→ How to complete this task: Please return the stretch of the article from "World War II (1939-45)." to "lasted until 1989.", copied word for word with both ends included.

→ Passage:

The Top 10 for the 20th Century: International Affairs - Brief Article

USA Today (Society for the Advancement of Education), Nov, 1999 by Llewellyn D. Howell

The critical international events of the 20th century all can be seen as outcomes of conflict and struggle--with other human beings, nature, and social and economic structures. The defining events of the century that come to mind first are the wars, which seem cataclysmic because of the centrality of human-generated violence. But other creative events have been responses to challenges that are even greater than dictators and exploitative systems. And even armed conflicts have their elements of creativity and post-war benefits. The unordered top 10:

World War I (1914-18). This began as a local European engagement and eventually encompassed 32 nations, resulting in 47,500,000 fatalities. The aggregate direct costs of all the belligerents amounted to about $186,000,000,000, a tremendous amount in early-20th-century dollars. The nature of warfare was dramatically and forever changed with the introduction of the use of gas, trench warfare, and the inclusion of tanks, submarines, and aircraft. A critical by-product was the defeat of Russian czarist forces and the consequent rise of the Bolsheviks as the governing force in one of the world's largest countries.

World War II (1939-45). More encompassing than World War I, it eventually involved 61 nations with 1,700,000,000 people. Roughly 110,000,000 people were mobilized for military service. It is estimated that 60,000,000 died, of which 25,000,000 were in military services and 35,000,000 were civilians, including more than 5,000,000 Jews killed in the Holocaust. The methods of fighting advanced and atomic bombs and rockets were added. A significant casualty of this war was the international balance of power. England, France, Germany, and Japan were no longer great powers in the traditional sense, leaving only the U.S. and the Soviet Union in a bipolar structure that lasted until 1989.

The discovery of penicillin and antibiotics. During the 1918 influenza epidemic, about 30,000,000 died worldwide. The ability of Penicillium to control such threats was first observed in 1928 by British bacteriologist Sir Alexander Fleming. American bacteriologist Rene Dubos first used an antibiotic, tyrothricin, successfully in the treatment of human disease in 1939. The lives saved in World War II and beyond resulted in both a rapid growth in the world's population and change in human thinking about length of life, the nature of labor, the uses of the planet's resources, and the global balance of power.

The rise and fall of communism (and the end of the Cold War). Beginning with the Russian Revolution in 1917, communism advanced rapidly as the only working response to the contagion of imperialism and colonialism that had gripped the developing world in the 19th century. Its advance submerged the world in a struggle that has involved and affected more of the globe's population than even World War II. The fall of the communist movement--mostly from its own weight--has resulted in both a new international power structure and a shift to a global reign of democracy and capitalism.

America loses the Vietnam War. The war was seen by many as a loss by a superpower. Both respect for and fear of America were altered globally and in the U.S. itself. This could be seen as the real end of the colonial period. It also can be claimed that the U.S. "won" this war and only lost the battle of Vietnam. During the period of fighting (1965-75), Southeast Asia blossomed and communist nationalism began to lose its foothold among many revolutionary contenders in the developing world.

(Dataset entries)

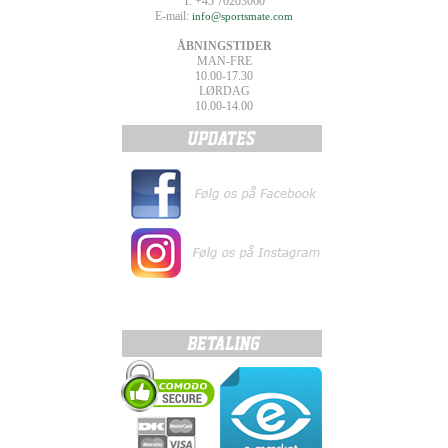
T. +45 70203060
E-mail:
info@sportsmate.com
ÅBNINGSTIDER
MAN-FRE
10.00-17.30
LØRDAG
10.00-14.00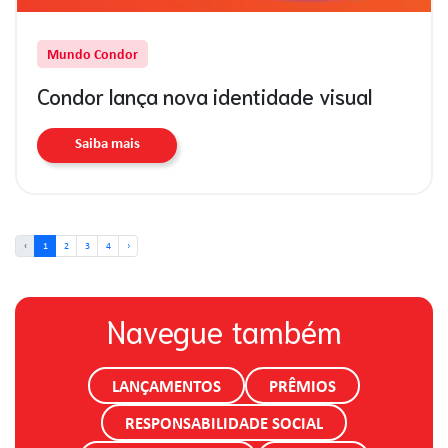
Mundo Condor
Condor lança nova identidade visual
Saiba mais
‹
1
2
3
4
›
Navegue também
LANÇAMENTOS
PRÊMIOS
RESPONSABILIDADE SOCIAL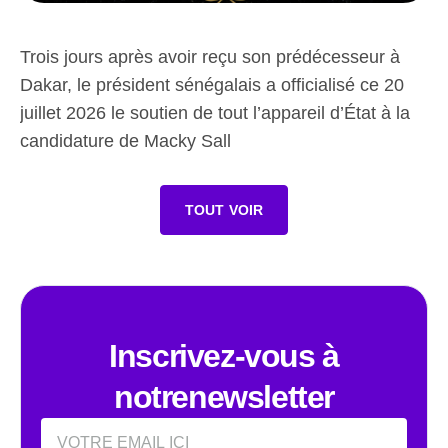
Trois jours après avoir reçu son prédécesseur à
Dakar, le président sénégalais a officialisé ce 20
juillet 2026 le soutien de tout l’appareil d’État à la
candidature de Macky Sall
TOUT VOIR
Inscrivez-vous à
notrenewsletter
Email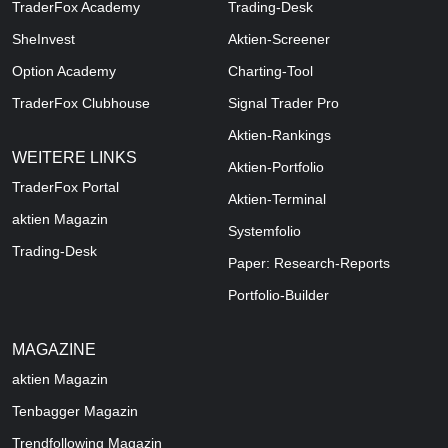
TraderFox Academy
Trading-Desk
SheInvest
Aktien-Screener
Option Academy
Charting-Tool
TraderFox Clubhouse
Signal Trader Pro
Aktien-Rankings
WEITERE LINKS
Aktien-Portfolio
TraderFox Portal
Aktien-Terminal
aktien Magazin
Systemfolio
Trading-Desk
Paper: Research-Reports
Portfolio-Builder
MAGAZINE
aktien
Magazin
Tenbagger Magazin
Trendfollowing Magazin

→ Solution for this problem:
World War II (1939-45). More encompassing than World War I, it eventually involved 61 nations with 1,700,000,000 people. Roughly 110,000,000 people were mobilized for military service. It is estimated that 60,000,000 died, of which 25,000,000 were in military services and 35,000,000 were civilians, including more than 5,000,000 Jews killed in the Holocaust. The methods of fighting advanced and atomic bombs and rockets were added. A significant casualty of this war was the international balance of power. England, France, Germany, and Japan were no longer great powers in the traditional sense, leaving only the U.S. and the Soviet Union in a bipolar structure that lasted until 1989.